Justiça garante a cobrador de ônibus direito de não se incriminar
A Terceira Turma do Tribunal Superior do Trabalho reconheceu o direito
ao silêncio de um trabalhador que não queria se incriminar numa conduta
irregular e manteve decisão de segunda instância que o absolveu da
litigância de má-fé. Cobrador de ônibus, ele recusou-se a se reconhecer
num vídeo em que aparece deixando passageiros a pular a catraca.
O Tribunal Regional do Trabalho de Pernambuco (6ª Região) manteve a
justa causa na demissão do trabalhador, porém absolveu-o da litigância
de má-fé e de todas penalidades decorrentes dessa condenação: pagamento
de custas judiciais, honorários de advogados e de perícia (R$ 300,00).
O TRT-PE ainda condenou o empregador, Expresso Vera Cruz Ltda, do
Recife, a pagar horas extras ao empregado de vinte minutos ao dia.
A empresa alegou que a recusa do empregado demitido provocou
constrangimento à juíza de primeiro grau e representou mais um ônus ao
Estado devido à realização de perícia pela Polícia Federal.

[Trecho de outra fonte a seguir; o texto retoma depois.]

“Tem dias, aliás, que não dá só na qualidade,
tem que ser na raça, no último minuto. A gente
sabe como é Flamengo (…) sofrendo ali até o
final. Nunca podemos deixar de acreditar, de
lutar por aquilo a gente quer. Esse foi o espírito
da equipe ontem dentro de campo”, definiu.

"O dever de expor os fatos em juízo conforme a verdade, previsto no
artigo 14 do Código de Processo Civil, não obriga o trabalhador, ao
depor, a reconhecer ser ele a pessoa que aparece em tela de vídeo, em
gravação feita pelo empregador, cometendo suposto ato de improbidade",
disse o relator do recurso da empresa no TST, o juiz convocado Ricardo
Machado.
Machado afirmou que o caso deve ser interpretado pelo princípio
constitucional que assegura o "privilégio contra a auto-incriminação",
"aplicável não apenas no sistema jurídico e administrativo de repressão
criminal, mas em quaisquer órgãos dos poderes Executivo, Judiciário ou
Legislativo".
O relator citou jurisprudência do Supremo Tribunal Federal, firmada
a partir da interpretação do direito ao silêncio, previsto no artigo
5º, inciso LXIII da Constituição. Na decisão que firmou essa
jurisprudência o relator, ministro Sepúlveda Pertence, diz que "a
garantia contra a auto-incriminação se estende a qualquer indagação por
autoridade pública de cuja resposta possa advir a imputação ao
declarante da prática de crime, ainda que em procedimento e foros
diversos".
Machado citou uma outra decisão do Supremo, em que o ministro Celso
de Mello afirma que "o privilégio contra a auto-incriminação, que é
plenamente invocável perante as Comissões Parlamentares de Inquérito,
traduz direito público subjetivo assegurado a qualquer pessoa que, na
condição de testemunha, de indiciado ou de réu, deva prestar depoimento
perante orgãos do Poder Legislativo, do Poder Executivo ou do Poder
Judiciário".
O registro de imagem do cobrador permitindo passageiros a pular a
catraca foi feito pela Empresa Metropolitana de Transportes do Recife
após verificar evasão de receitas. A empresa intensificou a
fiscalização nos ônibus, inclusive com a colocação de microcâmeras
dentro dos ônibus. Segundo a empresa, o cobrador já havia sido
advertido em outras ocasiões por permitir que passageiros entrassem
pela porta dianteira do ônibus para embolsar a tarifa.